Saved entries
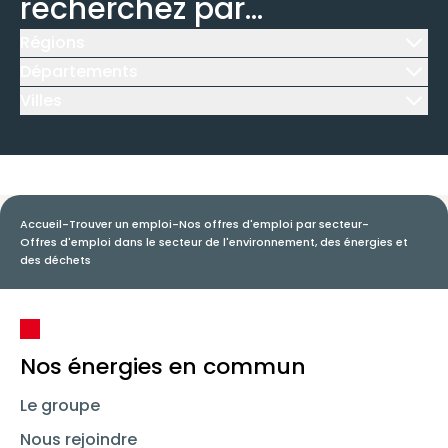
recherchez par...
Régions
Icône d'illustration
Départements
Icône d'illustration
Villes
Icône d'illustration
Accueil
-
Trouver un emploi
-
Nos offres d'emploi par secteur
-
Offres d'emploi dans le secteur de l'environnement, des énergies et
des déchets
Nos énergies en commun
Le groupe
Nous rejoindre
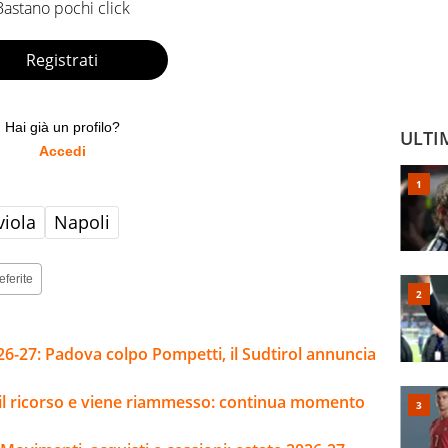
Bastano pochi click
Registrati
Hai già un profilo?
ULTI
Accedi
iola
Napoli
eferite
26-27: Padova colpo Pompetti, il Sudtirol annuncia
e il ricorso e viene riammesso: continua momento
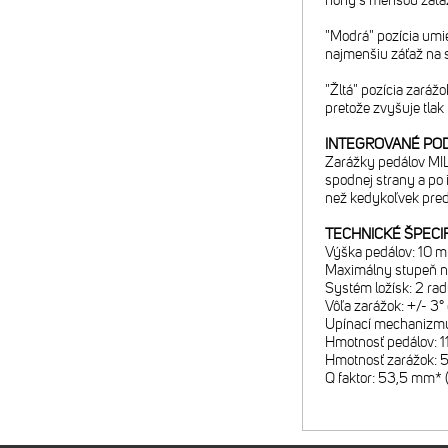
nohy s menšou záťažo
"Modrá" pozícia umi
najmenšiu záťaž na s
"Žltá" pozícia zaráž
pretože zvyšuje tlak
INTEGROVANÉ PO
Zarážky pedálov MIL
spodnej strany a po 
než kedykoľvek pre
TECHNICKÉ ŠPECIF
Výška pedálov: 10 m
Maximálny stupeň ná
Systém ložísk: 2 rad
Vôľa zarážok: +/- 3°
Upínací mechanizm
Hmotnosť pedálov: 1
Hmotnosť zarážok: 5
Q faktor: 53,5 mm* 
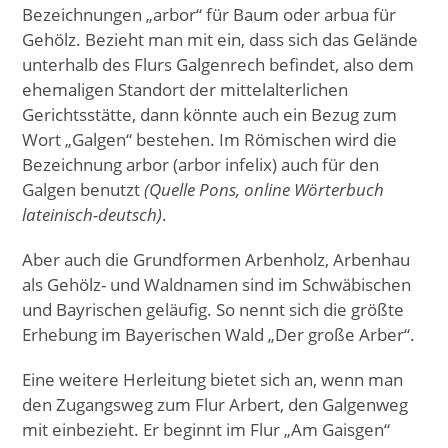
Bezeichnungen „arbor“ für Baum oder arbua für
Gehölz. Bezieht man mit ein, dass sich das Gelände
unterhalb des Flurs Galgenrech befindet, also dem
ehemaligen Standort der mittelalterlichen
Gerichtsstätte, dann könnte auch ein Bezug zum
Wort „Galgen“ bestehen. Im Römischen wird die
Bezeichnung arbor (arbor infelix) auch für den
Galgen benutzt
(Quelle Pons, online Wörterbuch
lateinisch-deutsch)
.
Aber auch die Grundformen Arbenholz, Arbenhau
als Gehölz- und Waldnamen sind im Schwäbischen
und Bayrischen geläufig. So nennt sich die größte
Erhebung im Bayerischen Wald „Der große Arber“.
Eine weitere Herleitung bietet sich an, wenn man
den Zugangsweg zum Flur Arbert, den Galgenweg
mit einbezieht. Er beginnt im Flur „Am Gaisgen“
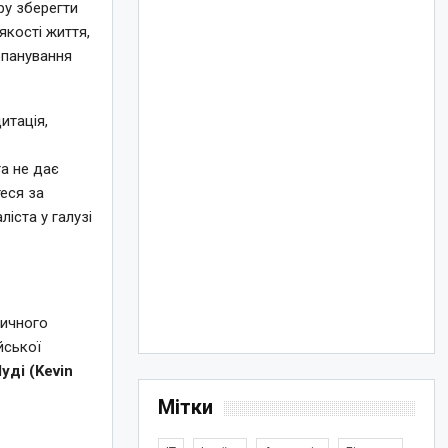
ру зберегти
якості життя,
опанування
итація,
а не дає
теся за
ліста у галузі
тичного
йської
уді (Kevin
Мітки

**THE PROBLEM:**
State how many lines in the records contain the string "auch". Letter case must match.

**YOUR RESPONSE:**
3